◆ Required action A:
Please print the stretch of the passage on root pullout from "As shown in" through "shear yield now.".
◆ Required action B:
In the passage on root pullout, toward which side is the plastic zone noticeably shifted under non-vertical pullout conditions?

◆ Text excerpt:
━━━━
Fig. 6 Distribution of shear stress of soil surrounding root under different pullout angles. (a), 30°; (b), 60°; (c), shear stress of root-soil interface under different pullout angles and sides.
As shown in Figure 7, under non-vertical pullout conditions, plastic zone of the soil surrounding root exhibited an asymmetrical distribution. Plastic zone was noticeably shifted toward pullout force side. Close to surface, plastic zone on the side facing pullout force was larger than its counterpart on the opposite side. Furthermore, when a single root experienced a non-vertical pullout force, soil surrounding root near surface exhibited both tensile failure and shear failure (Fig. 7). This result differed significantly from failure characteristics observed in the soil under vertical pullout force conditions acting on a single root.
Fig. 7 Plastic zone of soil surrounding root under different pullout angles. (a), 30°; (b), 60°. Shear-n is the unit that is in shear yield now.
━━━━
◆ Extracted data:

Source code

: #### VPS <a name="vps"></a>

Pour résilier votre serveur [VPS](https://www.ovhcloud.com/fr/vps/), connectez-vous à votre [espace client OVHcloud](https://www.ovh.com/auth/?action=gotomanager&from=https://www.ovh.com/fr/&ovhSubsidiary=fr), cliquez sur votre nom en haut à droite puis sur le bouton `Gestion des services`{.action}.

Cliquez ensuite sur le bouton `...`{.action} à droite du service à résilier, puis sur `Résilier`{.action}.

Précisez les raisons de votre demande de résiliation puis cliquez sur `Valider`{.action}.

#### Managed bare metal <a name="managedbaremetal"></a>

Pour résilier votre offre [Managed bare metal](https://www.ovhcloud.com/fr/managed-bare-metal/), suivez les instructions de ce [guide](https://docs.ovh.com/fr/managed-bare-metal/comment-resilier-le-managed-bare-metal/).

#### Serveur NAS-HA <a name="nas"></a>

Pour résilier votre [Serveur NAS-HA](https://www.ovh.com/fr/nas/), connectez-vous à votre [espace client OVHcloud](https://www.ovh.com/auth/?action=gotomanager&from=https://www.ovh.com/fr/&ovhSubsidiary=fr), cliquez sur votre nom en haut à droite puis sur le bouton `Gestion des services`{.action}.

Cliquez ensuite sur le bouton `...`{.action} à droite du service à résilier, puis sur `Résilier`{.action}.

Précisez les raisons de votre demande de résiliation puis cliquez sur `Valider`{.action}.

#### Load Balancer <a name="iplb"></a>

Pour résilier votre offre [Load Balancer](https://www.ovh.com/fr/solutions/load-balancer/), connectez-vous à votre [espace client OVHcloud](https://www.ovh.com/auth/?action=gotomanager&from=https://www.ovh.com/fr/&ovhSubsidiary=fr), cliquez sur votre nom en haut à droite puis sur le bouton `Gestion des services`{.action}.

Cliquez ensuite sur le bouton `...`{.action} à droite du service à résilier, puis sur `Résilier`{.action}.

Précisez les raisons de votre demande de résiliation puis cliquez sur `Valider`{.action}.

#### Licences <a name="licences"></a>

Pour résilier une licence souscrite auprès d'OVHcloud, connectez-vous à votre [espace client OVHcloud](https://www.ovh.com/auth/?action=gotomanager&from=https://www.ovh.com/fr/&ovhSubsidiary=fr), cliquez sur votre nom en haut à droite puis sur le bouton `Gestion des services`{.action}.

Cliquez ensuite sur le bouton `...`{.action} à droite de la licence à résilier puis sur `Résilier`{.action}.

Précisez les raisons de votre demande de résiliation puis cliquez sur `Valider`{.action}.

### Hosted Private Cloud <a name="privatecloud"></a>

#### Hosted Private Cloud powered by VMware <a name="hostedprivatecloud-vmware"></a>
━━━━
◆ Expected output A:
As shown in Figure 7, under non-vertical pullout conditions, plastic zone of the soil surrounding root exhibited an asymmetrical distribution. Plastic zone was noticeably shifted toward pullout force side. Close to surface, plastic zone on the side facing pullout force was larger than its counterpart on the opposite side. Furthermore, when a single root experienced a non-vertical pullout force, soil surrounding root near surface exhibited both tensile failure and shear failure (Fig. 7). This result differed significantly from failure characteristics observed in the soil under vertical pullout force conditions acting on a single root.
Fig. 7 Plastic zone of soil surrounding root under different pullout angles. (a), 30°; (b), 60°. Shear-n is the unit that is in shear yield now.

◆ Expected output B:
Toward the pullout force side.